Last Updated: Friday, February 24, 2023

Setting a stop loss and target

Setting a stop loss and target are two important risk management strategies for investors in the stock market. Here's how to set them using a simple example:

Suppose you've invested in a stock called XYZ Ltd. at a price of Rs. 100 per share, and you want to set a stop loss and target for your investment.

Stop Loss:
A stop loss is an order to sell a stock if the price falls below a certain level. This is a way to limit your losses if the stock starts to decline. To set a stop loss for your investment in XYZ Ltd., you might choose a level that's 10% below your purchase price, or Rs. 90 per share.
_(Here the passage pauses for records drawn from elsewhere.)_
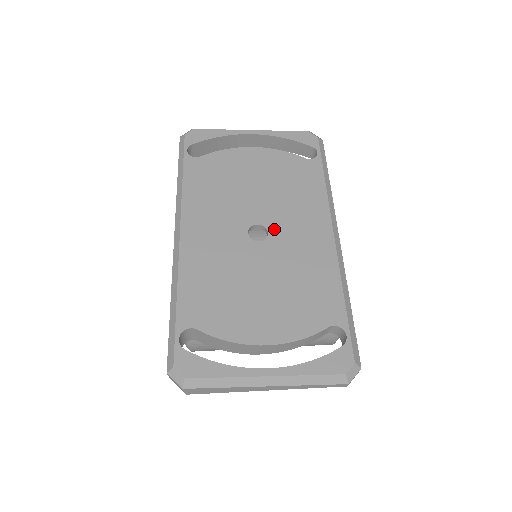
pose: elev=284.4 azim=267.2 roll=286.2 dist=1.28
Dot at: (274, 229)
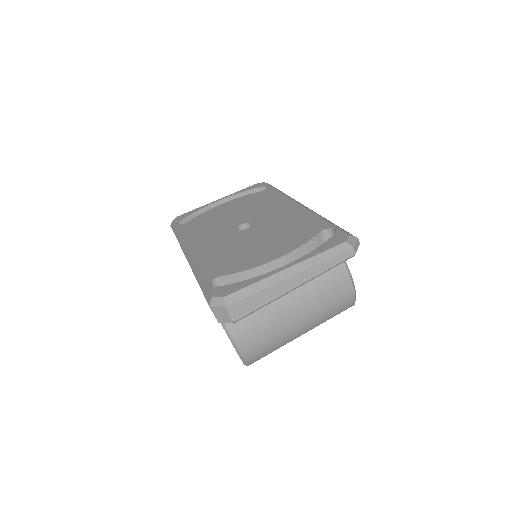
Dot at: (255, 220)
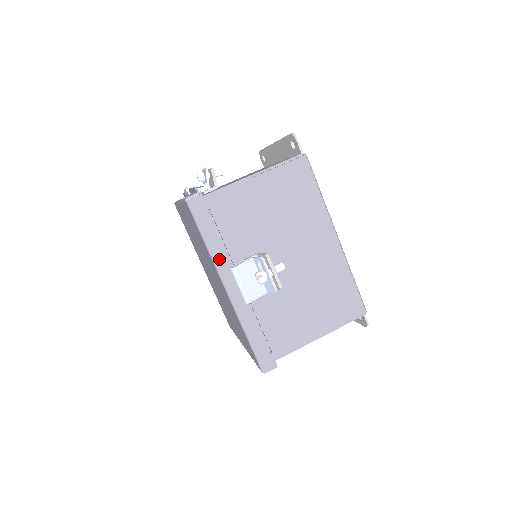
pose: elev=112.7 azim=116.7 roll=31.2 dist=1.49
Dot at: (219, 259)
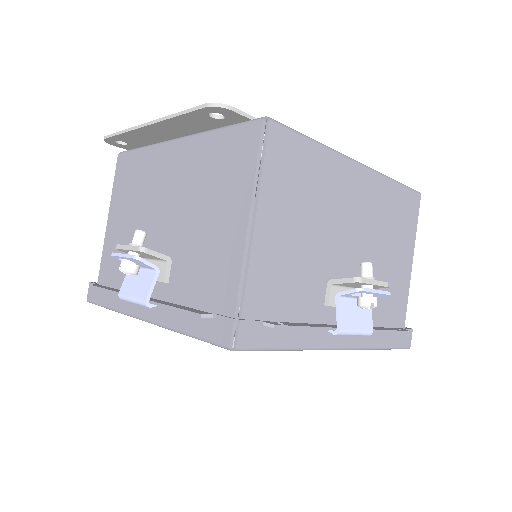
Dot at: (314, 341)
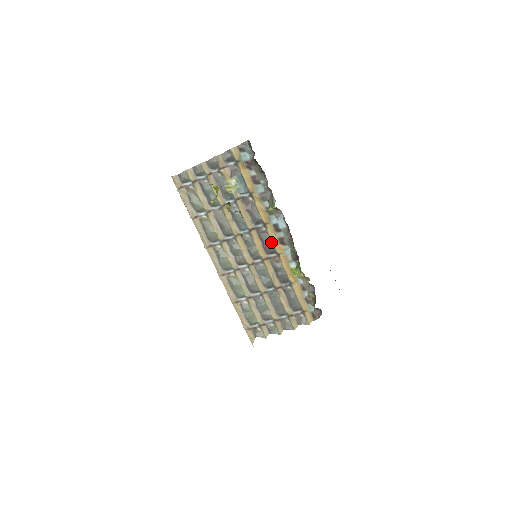
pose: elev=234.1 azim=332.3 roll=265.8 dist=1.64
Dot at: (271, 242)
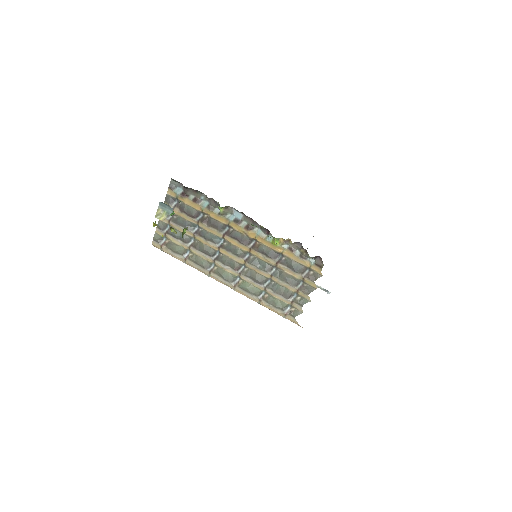
Dot at: (243, 235)
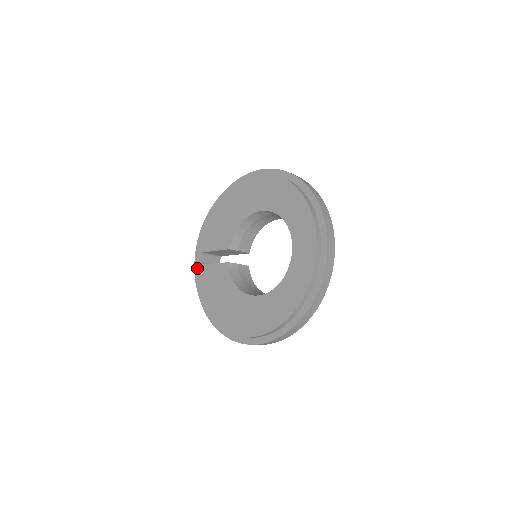
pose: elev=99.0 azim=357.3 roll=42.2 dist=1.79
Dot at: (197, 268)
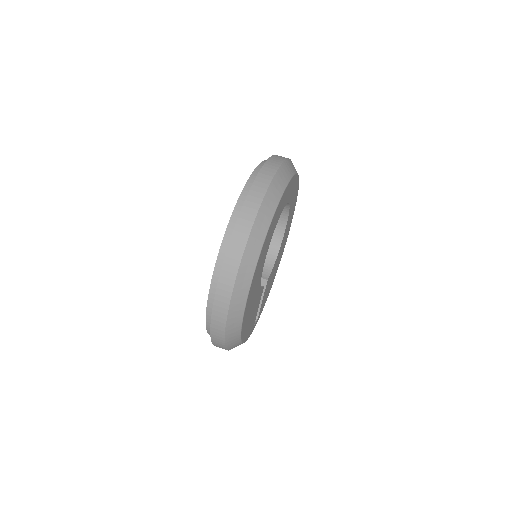
Dot at: occluded
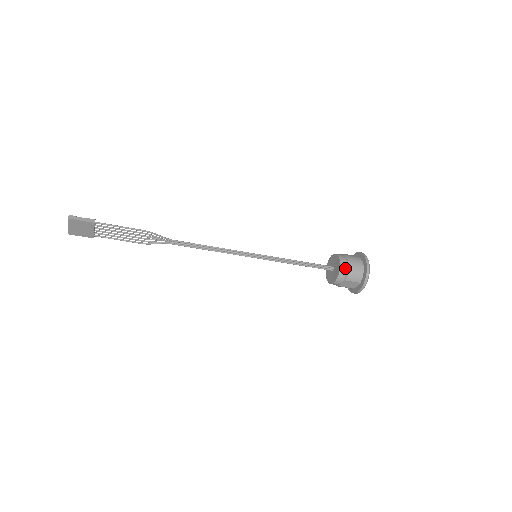
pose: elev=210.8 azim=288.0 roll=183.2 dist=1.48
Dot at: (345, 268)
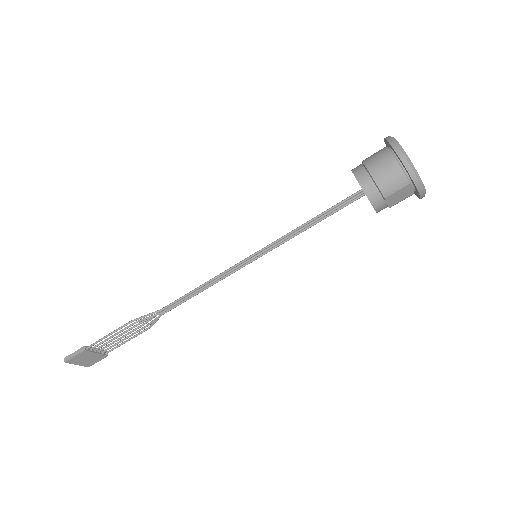
Dot at: (370, 183)
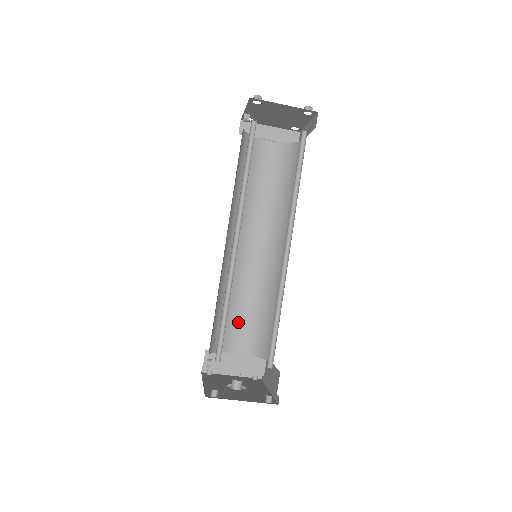
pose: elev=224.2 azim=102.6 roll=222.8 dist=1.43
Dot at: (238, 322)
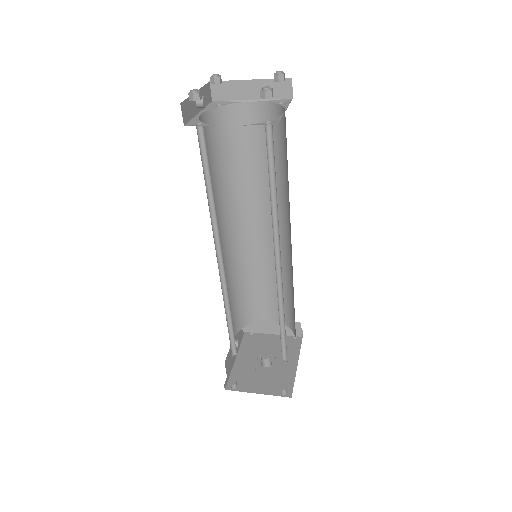
Dot at: (265, 297)
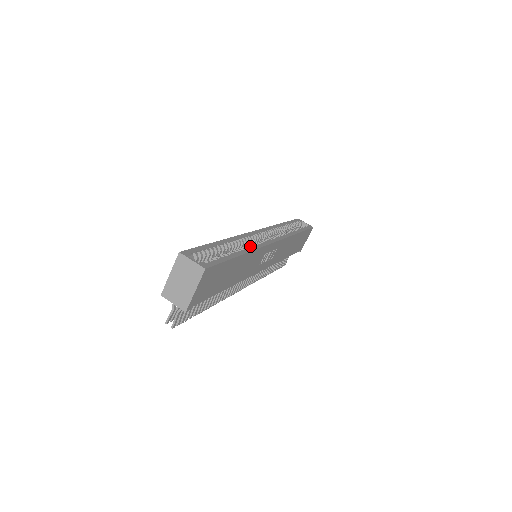
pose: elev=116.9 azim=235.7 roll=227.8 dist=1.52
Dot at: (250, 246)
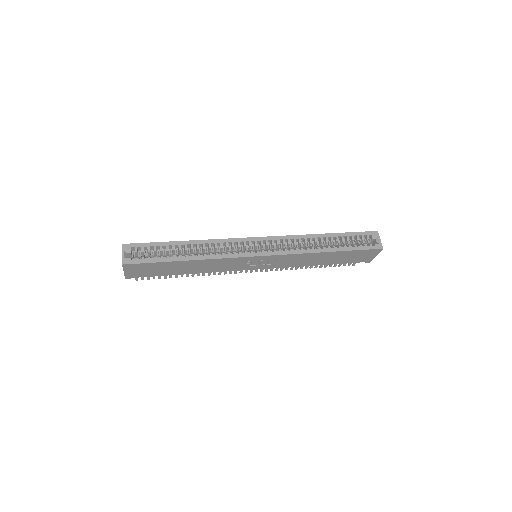
Dot at: (215, 253)
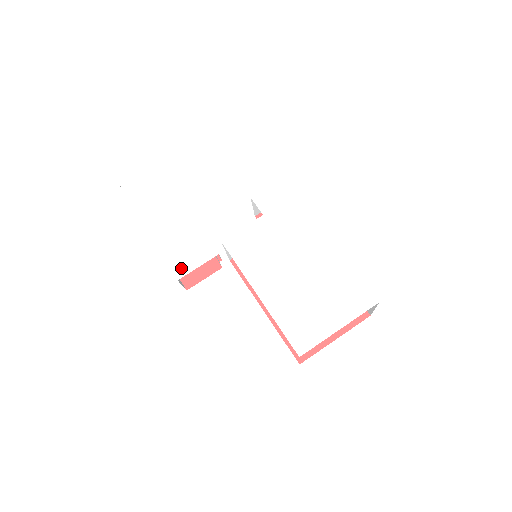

You would then place a stop loss order with your broker for this price.

Target:
A target is a price level at which you want to sell your stock to lock in profits. This is a way to take advantage of a stock's upward momentum and avoid getting too greedy. To set a target for your investment in XYZ Ltd., you might choose a level that's 20% above your purchase price, or Rs. 120 per share. You would then place a sell order with your broker for this price.

So, in this example, you would have set a stop loss at Rs. 90 per share and a target at Rs. 120 per share. If the stock price falls to Rs. 90 or below, your broker would automatically sell your shares to limit your losses. If the stock price rises to Rs. 120 or above, your broker would automatically sell your shares to lock in your profits.

It's important to note that setting stop loss and target levels can help manage your risk, but there is no guarantee that your orders will be executed at the exact price you set. The stock market can be volatile, and prices can fluctuate quickly, so it's important to monitor your investments regularly and adjust your stop loss and target levels as needed to align with your investment goals and risk tolerance.